Like spilled grain, the remnant will bear fruit again, like an old root below the ground, the remnant will send up its shoots again, like a field plowed and sown, the remnant will spread over the land once more. God loves his people and whenever there is the slightest spark of faith, trust, and belief, He is there to fan it into flame. When they realize that everything is back to normal, they will realize the truthfulness of Isaiah’s prophecy. Once again Isaiah will confirm that he is indeed a prophet of the LORD.

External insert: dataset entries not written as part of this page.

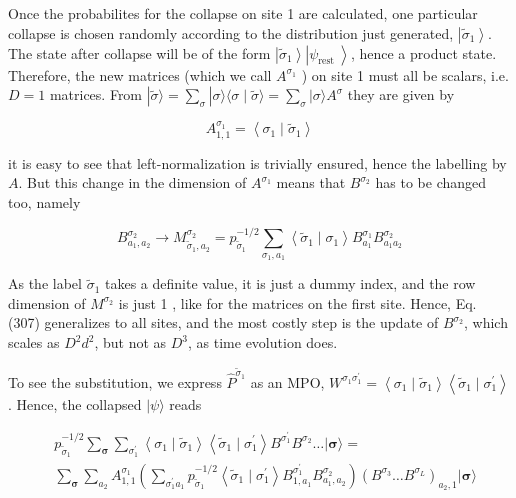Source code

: \documentclass[12pt]{article}
\begin{document}
Once the probabilites for the collapse on site 1 are calculated, one particular collapse is chosen randomly according to the distribution just generated, $\left|\tilde{\sigma}_{1}\right\rangle$. The state after collapse will be of the form $\left|\tilde{\sigma}_{1}\right\rangle\left|\psi_{\text {rest }}\right\rangle$, hence a product state. Therefore, the new matrices (which we call $A^{\sigma_{1}}$ ) on site 1 must all be scalars, i.e. $D=1$ matrices. From $|\tilde{\sigma}\rangle=\sum_{\sigma}|\sigma\rangle\langle\sigma \mid \tilde{\sigma}\rangle=\sum_{\sigma}|\sigma\rangle A^{\sigma}$ they are given by


\begin{equation*}
A_{1,1}^{\sigma_{1}}=\left\langle\sigma_{1} \mid \tilde{\sigma}_{1}\right\rangle \tag{308}
\end{equation*}


it is easy to see that left-normalization is trivially ensured, hence the labelling by $A$. But this change in the dimension of $A^{\sigma_{1}}$ means that $B^{\sigma_{2}}$ has to be changed too, namely


\begin{equation*}
B_{a_{1}, a_{2}}^{\sigma_{2}} \rightarrow M_{\tilde{\sigma}_{1}, a_{2}}^{\sigma_{2}}=p_{\tilde{\sigma}_{1}}^{-1 / 2} \sum_{\sigma_{1}, a_{1}}\left\langle\tilde{\sigma}_{1} \mid \sigma_{1}\right\rangle B_{a_{1}}^{\sigma_{1}} B_{a_{1} a_{2}}^{\sigma_{2}} \tag{309}
\end{equation*}


As the label $\tilde{\sigma}_{1}$ takes a definite value, it is just a dummy index, and the row dimension of $M^{\sigma_{2}}$ is just 1 , like for the matrices on the first site. Hence, Eq. (307) generalizes to all sites, and the most costly step is the update of $B^{\sigma_{2}}$, which scales as $D^{2} d^{2}$, but not as $D^{3}$, as time evolution does.

To see the substitution, we express $\hat{P}^{\tilde{\sigma}_{1}}$ as an MPO, $W^{\sigma_{1} \sigma_{1}^{\prime}}=\left\langle\sigma_{1} \mid \tilde{\sigma}_{1}\right\rangle\left\langle\tilde{\sigma}_{1} \mid \sigma_{1}^{\prime}\right\rangle$. Hence, the collapsed $|\psi\rangle$ reads

$$
\begin{aligned}
& p_{\tilde{\sigma}_{1}}^{-1 / 2} \sum_{\boldsymbol{\sigma}} \sum_{\sigma_{1}^{\prime}}\left\langle\sigma_{1} \mid \tilde{\sigma}_{1}\right\rangle\left\langle\tilde{\sigma}_{1} \mid \sigma_{1}^{\prime}\right\rangle B^{\sigma_{1}^{\prime}} B^{\sigma_{2}} \ldots|\boldsymbol{\sigma}\rangle= \\
& \sum_{\boldsymbol{\sigma}} \sum_{a_{2}} A_{1,1}^{\sigma_{1}}\left(\sum_{\sigma_{1}^{\prime} a_{1}} p_{\tilde{\sigma}_{1}}^{-1 / 2}\left\langle\tilde{\sigma}_{1} \mid \sigma_{1}^{\prime}\right\rangle B_{1, a_{1}}^{\sigma_{1}^{\prime}} B_{a_{1}, a_{2}}^{\sigma_{2}}\right)\left(B^{\sigma_{3}} \ldots B^{\sigma_{L}}\right)_{a_{2}, 1}|\boldsymbol{\sigma}\rangle
\end{aligned}
$$
\end{document}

In the third part of this three-part message, the king of Assyria would not set foot inside Jerusalem and would have to return home. He will not enter this City or shoot an arrow here (37:33a). If one of the one hundred and eighty-five thousand Assyrian soldiers had shot an arrow over the walls of Jerusalem, the LORD’s word would have been inaccurate! How wonderful are the promises of ADONAI! This is the logical conclusion of the two previous parts of Isaiah’s message. If Sennacherib’s arrogant blasphemy against God was to be punished, and if a remnant were to once again fill the land, then only one outcome would be possible. Sennacherib would not be allowed to enter the City, and Jerusalem would survive. God did exactly what He said He was going to do.

Not only would the City be delivered, it would not even be physically threatened. God told Isaiah that Sennacherib would not come before it with shield, would not set foot inside Jerusalem or even build a siege ramp against it (37:33b). A siege ramp was an inclined plane, which the besiegers of a walled town built up to the walls so that they could bring their engines of war closer, and work them to greater advantage. It was made of all sorts of materials: earth, timber, boughs, and stones, the sides being walled up with brick or stone, and the incline top made of layers of brick or stone, forming a paved road up which the war engines could be drawn. (See Uzziah king of Judah; Second Chronicles 26:11-15).138

By the way that he came he will return; he will not enter this City, declares the LORD. Sennacherib would return to Assyria and never see Jerusalem. God would defend His City and save it. For what reason? For His sake and the sake of His servant David (37:34-35), meaning also for the sake of the Davidic Covenant (see the commentary on the Life of David, to see link click Ct The LORD’s Covenant with David). For all of Hezekiah’s piety, the plans of God did not revolve around him, but around God Himself, and His Servant Yeshua Messiah. Hezekiah was saved, not for his own sake, but for the sake of Another. As the book moves on, of course, David will be dwarfed by a far greater Servant of God (42:1-4), and the question of how, or on what basis, God saves His people will be explored in far greater detail later in the book.139

How happy is the nation, city, or person who has God as a shield? How many times has He protected us against that which we could not bear, but provided a way out so that we can stand up under it (First Corinthians 10:13b)? When tragedy comes, how often do we ask why we have been singled out? Do we blame God or Satan? Rather, we ought to be thankful for all the tragedies that might have come our way, but did not because God was our shield (Genesis 15:1; Psalms 13:3, 28:7 and 84:11).

Isra’el has continued to be assaulted by Satan and the world until this very day. There are times when one could get very discouraged. But this these verses should be an encouragement to us all. Would ADONAI defend His City then and allow it to be destroyed today. Heaven forbid! He is the Promise Keeper.